#### EXTRACT PROVIDED:
You made a statement.

I found it absurd.

I challenge you.

You present further facts, to strengthen your argument.

I retort, with facts as well, and prove your statement odd.

You admit that it was anecdotal, which proves, that heresy should be left at that.

Now you are pulling pole and throw your "friend" under the bus....

A phack... I fell into one of your traps
doh.gif



I pull away. 

dileas

tess



 
Shec said:
Listen to Tess.  While nominally European the Jews from the Iberian peninsula were ethnically Sephardic, ie. from the Mediterranean latitudes.  They differ from the Ashkenazies not only culturally (food, music, etc. )  but religiously too as their liturgies are shorter.

#### DATASET RECORDS:
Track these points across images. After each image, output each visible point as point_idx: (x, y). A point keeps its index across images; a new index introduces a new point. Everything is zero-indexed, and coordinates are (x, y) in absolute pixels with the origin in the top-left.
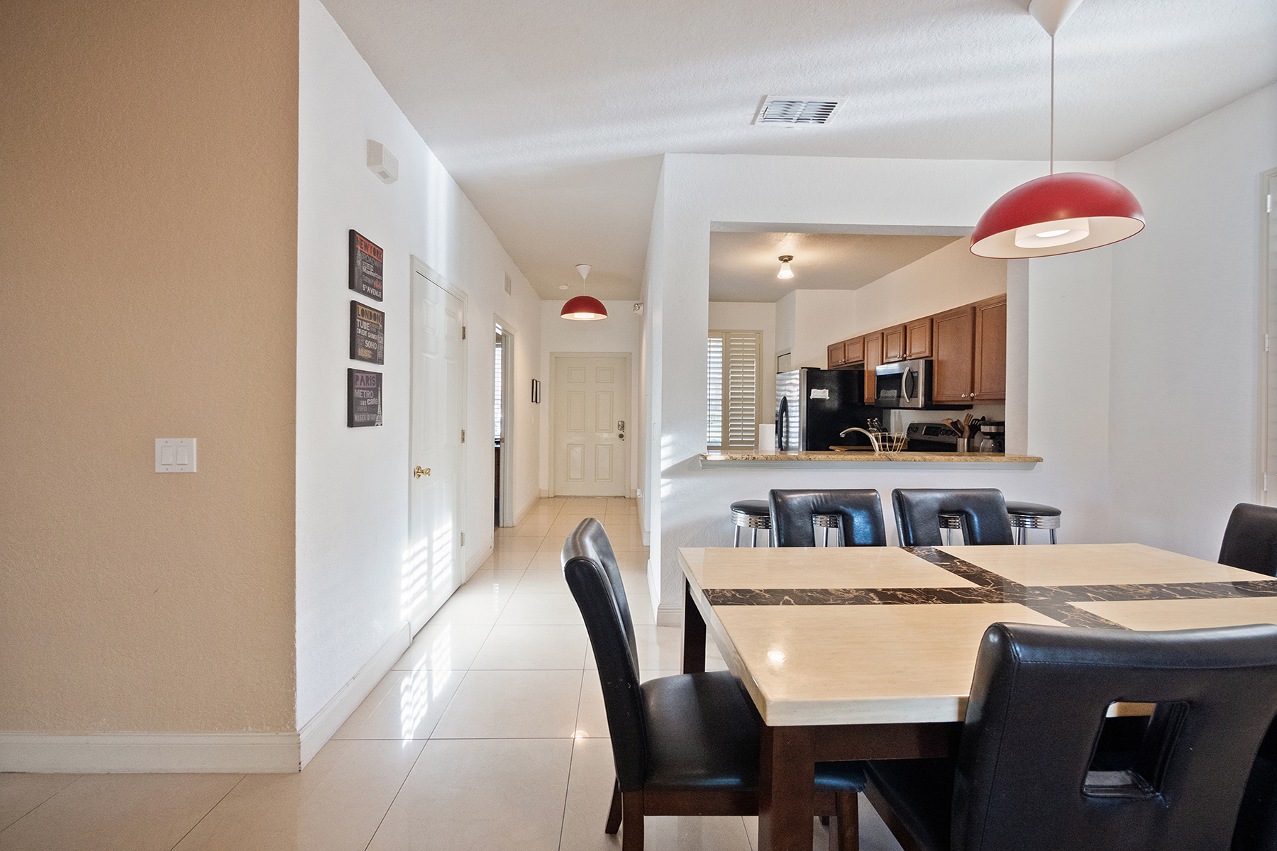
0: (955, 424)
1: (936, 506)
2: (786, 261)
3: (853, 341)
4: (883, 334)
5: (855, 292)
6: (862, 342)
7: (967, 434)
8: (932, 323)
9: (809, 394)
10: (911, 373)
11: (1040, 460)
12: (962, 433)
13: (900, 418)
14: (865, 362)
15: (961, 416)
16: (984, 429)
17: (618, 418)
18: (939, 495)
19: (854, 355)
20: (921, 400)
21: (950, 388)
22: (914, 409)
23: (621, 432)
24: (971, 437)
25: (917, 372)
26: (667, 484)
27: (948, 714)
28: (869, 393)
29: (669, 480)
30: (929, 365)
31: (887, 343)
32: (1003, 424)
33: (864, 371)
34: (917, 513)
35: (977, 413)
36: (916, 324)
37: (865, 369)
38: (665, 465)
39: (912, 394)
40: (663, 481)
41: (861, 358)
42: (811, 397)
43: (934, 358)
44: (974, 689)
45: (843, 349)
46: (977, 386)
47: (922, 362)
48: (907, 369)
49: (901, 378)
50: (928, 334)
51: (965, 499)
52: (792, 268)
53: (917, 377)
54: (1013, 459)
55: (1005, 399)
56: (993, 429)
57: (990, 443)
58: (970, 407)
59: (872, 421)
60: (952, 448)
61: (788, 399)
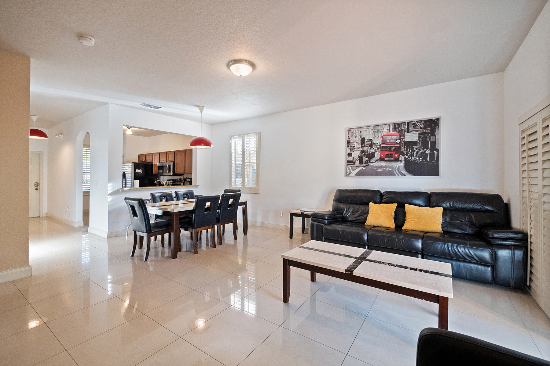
0: (180, 179)
1: (183, 194)
2: (129, 128)
3: (149, 154)
4: (160, 154)
5: (147, 138)
6: (152, 155)
7: (183, 182)
8: (175, 152)
9: (135, 171)
10: (169, 166)
11: (199, 186)
12: (182, 181)
13: (164, 178)
14: (153, 161)
15: (182, 177)
16: (187, 180)
17: (37, 181)
18: (183, 192)
19: (149, 159)
20: (172, 173)
21: (179, 170)
22: (170, 175)
23: (37, 188)
24: (184, 182)
25: (171, 166)
26: (110, 197)
27: (192, 209)
28: (155, 170)
29: (111, 196)
30: (174, 164)
31: (161, 157)
32: (192, 179)
33: (153, 164)
34: (179, 195)
35: (185, 176)
36: (170, 152)
37: (153, 163)
38: (109, 192)
39: (169, 171)
40: (109, 197)
41: (152, 160)
42: (136, 172)
43: (175, 162)
44: (195, 206)
45: (145, 156)
46: (186, 169)
47: (172, 163)
48: (168, 165)
49: (166, 167)
50: (173, 156)
51: (188, 192)
52: (132, 130)
53: (171, 167)
54: (194, 186)
55: (192, 173)
56: (189, 180)
57: (188, 183)
58: (183, 175)
59: (156, 179)
60: (180, 185)
61: (125, 172)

#### ACTIVITY A:
Translate this sentence from the forum exchange into Spanish: "You present further facts, to strengthen your argument."
#### ACTIVITY B:
Continue the forum exchange about Sephardic and Ashkenazi Jews with a few sentences that pick up after its final line.

#### REPLY A:
Presentas más hechos para reforzar tu argumento.

#### REPLY B:
Furthermore, the Sepharidm who fled the Inquisiton tended to go to the British Isles or the New World.  There is no tradition of Sephardim in Eastern Europe which is why they wouldn't know the Ashkenazie Yiddishisms  that Tess quotes so eloquently. ;D

From the wiki article on Sephardim"Following the 1492 expulsion from Spain, and the subsequent expulsions in Portugal (1497), these Jews, the nascent Sephardim, settled mainly in Morocco, the Ottoman Empire (the modern-day Balkans, Anatolia, the Levant and North Africa - see also History of the Jews in Turkey), southern France, Italy, Spanish North America, (Southwest United States New Mexico, Texas (Tejano), Arizona, and Mexico), Spanish South America and the Philippines and Portuguese Brazil, as well as the Netherlands (whence a number of families continued on to the former Dutch possessions of Curaçao, Suriname and Aruba), England (as well as English colonies such as Jamaica), Germany, Denmark, Austria and Hungary".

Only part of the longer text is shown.